[Saved entries]
(begin)

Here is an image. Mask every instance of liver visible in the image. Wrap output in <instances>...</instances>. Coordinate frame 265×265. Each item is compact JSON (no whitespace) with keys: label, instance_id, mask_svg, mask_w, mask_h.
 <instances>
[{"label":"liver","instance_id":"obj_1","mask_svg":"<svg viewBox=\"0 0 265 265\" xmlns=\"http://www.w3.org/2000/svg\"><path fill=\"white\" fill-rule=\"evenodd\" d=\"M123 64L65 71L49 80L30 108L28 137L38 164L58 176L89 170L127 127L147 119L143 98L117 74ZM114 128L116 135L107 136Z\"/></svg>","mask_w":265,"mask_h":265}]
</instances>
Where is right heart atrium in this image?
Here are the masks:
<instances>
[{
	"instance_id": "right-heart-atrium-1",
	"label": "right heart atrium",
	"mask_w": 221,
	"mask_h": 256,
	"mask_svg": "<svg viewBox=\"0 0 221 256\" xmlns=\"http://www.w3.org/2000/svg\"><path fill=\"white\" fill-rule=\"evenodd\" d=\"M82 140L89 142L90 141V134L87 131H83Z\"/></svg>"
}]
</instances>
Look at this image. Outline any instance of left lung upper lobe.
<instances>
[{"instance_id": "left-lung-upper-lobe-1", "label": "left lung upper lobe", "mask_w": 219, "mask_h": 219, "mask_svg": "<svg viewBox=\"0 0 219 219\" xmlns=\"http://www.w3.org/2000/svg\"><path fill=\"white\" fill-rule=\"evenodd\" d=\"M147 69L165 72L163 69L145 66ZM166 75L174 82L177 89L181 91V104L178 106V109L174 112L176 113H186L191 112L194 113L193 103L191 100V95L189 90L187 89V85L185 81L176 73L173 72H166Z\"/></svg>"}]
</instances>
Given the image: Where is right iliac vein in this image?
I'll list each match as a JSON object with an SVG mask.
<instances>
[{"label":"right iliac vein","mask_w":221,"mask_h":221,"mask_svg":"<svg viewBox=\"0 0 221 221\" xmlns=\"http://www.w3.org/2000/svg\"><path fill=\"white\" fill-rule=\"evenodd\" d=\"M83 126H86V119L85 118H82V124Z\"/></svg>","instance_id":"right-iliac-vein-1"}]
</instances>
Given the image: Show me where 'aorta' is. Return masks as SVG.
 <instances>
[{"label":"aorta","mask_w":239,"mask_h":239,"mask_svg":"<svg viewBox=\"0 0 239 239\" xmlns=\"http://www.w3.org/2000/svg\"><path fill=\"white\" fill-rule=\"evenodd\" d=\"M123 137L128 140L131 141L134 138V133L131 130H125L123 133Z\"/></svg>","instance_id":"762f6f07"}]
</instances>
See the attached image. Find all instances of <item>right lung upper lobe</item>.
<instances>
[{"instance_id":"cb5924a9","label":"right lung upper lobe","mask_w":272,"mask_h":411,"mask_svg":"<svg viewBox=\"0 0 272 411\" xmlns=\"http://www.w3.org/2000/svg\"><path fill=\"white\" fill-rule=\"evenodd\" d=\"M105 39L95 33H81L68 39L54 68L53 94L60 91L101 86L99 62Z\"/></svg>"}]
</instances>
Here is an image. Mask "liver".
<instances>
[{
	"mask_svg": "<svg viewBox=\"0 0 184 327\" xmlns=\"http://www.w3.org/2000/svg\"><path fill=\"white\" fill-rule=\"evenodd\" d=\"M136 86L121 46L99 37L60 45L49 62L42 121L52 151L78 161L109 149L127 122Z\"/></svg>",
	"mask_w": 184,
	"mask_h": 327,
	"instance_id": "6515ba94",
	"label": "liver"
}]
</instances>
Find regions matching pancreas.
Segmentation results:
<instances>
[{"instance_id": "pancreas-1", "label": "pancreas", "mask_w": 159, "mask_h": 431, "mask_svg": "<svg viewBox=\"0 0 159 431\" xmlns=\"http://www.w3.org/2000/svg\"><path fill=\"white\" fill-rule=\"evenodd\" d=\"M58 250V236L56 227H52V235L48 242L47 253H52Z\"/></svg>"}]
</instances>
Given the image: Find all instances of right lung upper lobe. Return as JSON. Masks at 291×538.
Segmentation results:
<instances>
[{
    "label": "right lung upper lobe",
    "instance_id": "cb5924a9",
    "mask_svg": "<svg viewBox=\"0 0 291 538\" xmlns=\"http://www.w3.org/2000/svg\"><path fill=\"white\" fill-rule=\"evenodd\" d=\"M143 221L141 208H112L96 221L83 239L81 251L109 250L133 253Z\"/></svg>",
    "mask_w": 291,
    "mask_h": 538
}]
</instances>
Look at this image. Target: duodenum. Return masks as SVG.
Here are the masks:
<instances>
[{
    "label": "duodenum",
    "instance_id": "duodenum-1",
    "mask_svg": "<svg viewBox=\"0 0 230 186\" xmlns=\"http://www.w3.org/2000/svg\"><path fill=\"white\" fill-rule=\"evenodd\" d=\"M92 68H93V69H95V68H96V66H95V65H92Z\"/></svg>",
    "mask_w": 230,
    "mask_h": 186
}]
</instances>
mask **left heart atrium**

(end)

» **THE REQUEST**: Please write out all of these lines exactly as they appear above.

» **SOLVED EXERCISE**:
Here is an image. Mask every instance of liver visible in the image. Wrap output in <instances>...</instances>. Coordinate frame 265×265. Each item is compact JSON (no whitespace) with keys: label, instance_id, mask_svg, mask_w, mask_h.
 <instances>
[{"label":"liver","instance_id":"obj_1","mask_svg":"<svg viewBox=\"0 0 265 265\" xmlns=\"http://www.w3.org/2000/svg\"><path fill=\"white\" fill-rule=\"evenodd\" d=\"M123 64L65 71L49 80L30 108L28 137L38 164L58 176L89 170L127 127L147 119L143 98L117 74ZM114 128L116 135L107 136Z\"/></svg>","mask_w":265,"mask_h":265}]
</instances>
Where is right heart atrium in this image?
Here are the masks:
<instances>
[{
	"instance_id": "right-heart-atrium-1",
	"label": "right heart atrium",
	"mask_w": 221,
	"mask_h": 256,
	"mask_svg": "<svg viewBox=\"0 0 221 256\" xmlns=\"http://www.w3.org/2000/svg\"><path fill=\"white\" fill-rule=\"evenodd\" d=\"M82 140L89 142L90 141V134L87 131H83Z\"/></svg>"
}]
</instances>
Look at this image. Outline any instance of left lung upper lobe.
<instances>
[{"instance_id": "left-lung-upper-lobe-1", "label": "left lung upper lobe", "mask_w": 219, "mask_h": 219, "mask_svg": "<svg viewBox=\"0 0 219 219\" xmlns=\"http://www.w3.org/2000/svg\"><path fill=\"white\" fill-rule=\"evenodd\" d=\"M147 69L165 72L163 69L145 66ZM166 75L174 82L177 89L181 91V104L178 106V109L174 112L176 113H186L191 112L194 113L193 103L191 100V95L189 90L187 89V85L185 81L176 73L173 72H166Z\"/></svg>"}]
</instances>
Given the image: Where is right iliac vein in this image?
I'll list each match as a JSON object with an SVG mask.
<instances>
[{"label":"right iliac vein","mask_w":221,"mask_h":221,"mask_svg":"<svg viewBox=\"0 0 221 221\" xmlns=\"http://www.w3.org/2000/svg\"><path fill=\"white\" fill-rule=\"evenodd\" d=\"M83 126H86V119L85 118H82V124Z\"/></svg>","instance_id":"right-iliac-vein-1"}]
</instances>
Given the image: Show me where 'aorta' is. Return masks as SVG.
 <instances>
[{"label":"aorta","mask_w":239,"mask_h":239,"mask_svg":"<svg viewBox=\"0 0 239 239\" xmlns=\"http://www.w3.org/2000/svg\"><path fill=\"white\" fill-rule=\"evenodd\" d=\"M123 137L128 140L131 141L134 138V133L131 130H125L123 133Z\"/></svg>","instance_id":"762f6f07"}]
</instances>
See the attached image. Find all instances of <item>right lung upper lobe</item>.
<instances>
[{"instance_id":"cb5924a9","label":"right lung upper lobe","mask_w":272,"mask_h":411,"mask_svg":"<svg viewBox=\"0 0 272 411\" xmlns=\"http://www.w3.org/2000/svg\"><path fill=\"white\" fill-rule=\"evenodd\" d=\"M105 39L95 33H81L68 39L54 68L53 94L60 91L101 86L99 62Z\"/></svg>"}]
</instances>
Here is an image. Mask "liver".
<instances>
[{
	"mask_svg": "<svg viewBox=\"0 0 184 327\" xmlns=\"http://www.w3.org/2000/svg\"><path fill=\"white\" fill-rule=\"evenodd\" d=\"M136 86L121 46L99 37L60 45L49 62L42 121L52 151L78 161L109 149L127 122Z\"/></svg>",
	"mask_w": 184,
	"mask_h": 327,
	"instance_id": "6515ba94",
	"label": "liver"
}]
</instances>
Find regions matching pancreas.
Segmentation results:
<instances>
[{"instance_id": "pancreas-1", "label": "pancreas", "mask_w": 159, "mask_h": 431, "mask_svg": "<svg viewBox=\"0 0 159 431\" xmlns=\"http://www.w3.org/2000/svg\"><path fill=\"white\" fill-rule=\"evenodd\" d=\"M58 250V236L56 227H52V235L48 242L47 253H52Z\"/></svg>"}]
</instances>
Given the image: Find all instances of right lung upper lobe. Return as JSON. Masks at 291×538.
Segmentation results:
<instances>
[{
    "label": "right lung upper lobe",
    "instance_id": "cb5924a9",
    "mask_svg": "<svg viewBox=\"0 0 291 538\" xmlns=\"http://www.w3.org/2000/svg\"><path fill=\"white\" fill-rule=\"evenodd\" d=\"M143 221L141 208H112L96 221L83 239L81 251L109 250L133 253Z\"/></svg>",
    "mask_w": 291,
    "mask_h": 538
}]
</instances>
Look at this image. Target: duodenum. Return masks as SVG.
Here are the masks:
<instances>
[{
    "label": "duodenum",
    "instance_id": "duodenum-1",
    "mask_svg": "<svg viewBox=\"0 0 230 186\" xmlns=\"http://www.w3.org/2000/svg\"><path fill=\"white\" fill-rule=\"evenodd\" d=\"M92 68H93V69H95V68H96V66H95V65H92Z\"/></svg>",
    "mask_w": 230,
    "mask_h": 186
}]
</instances>
mask **left heart atrium**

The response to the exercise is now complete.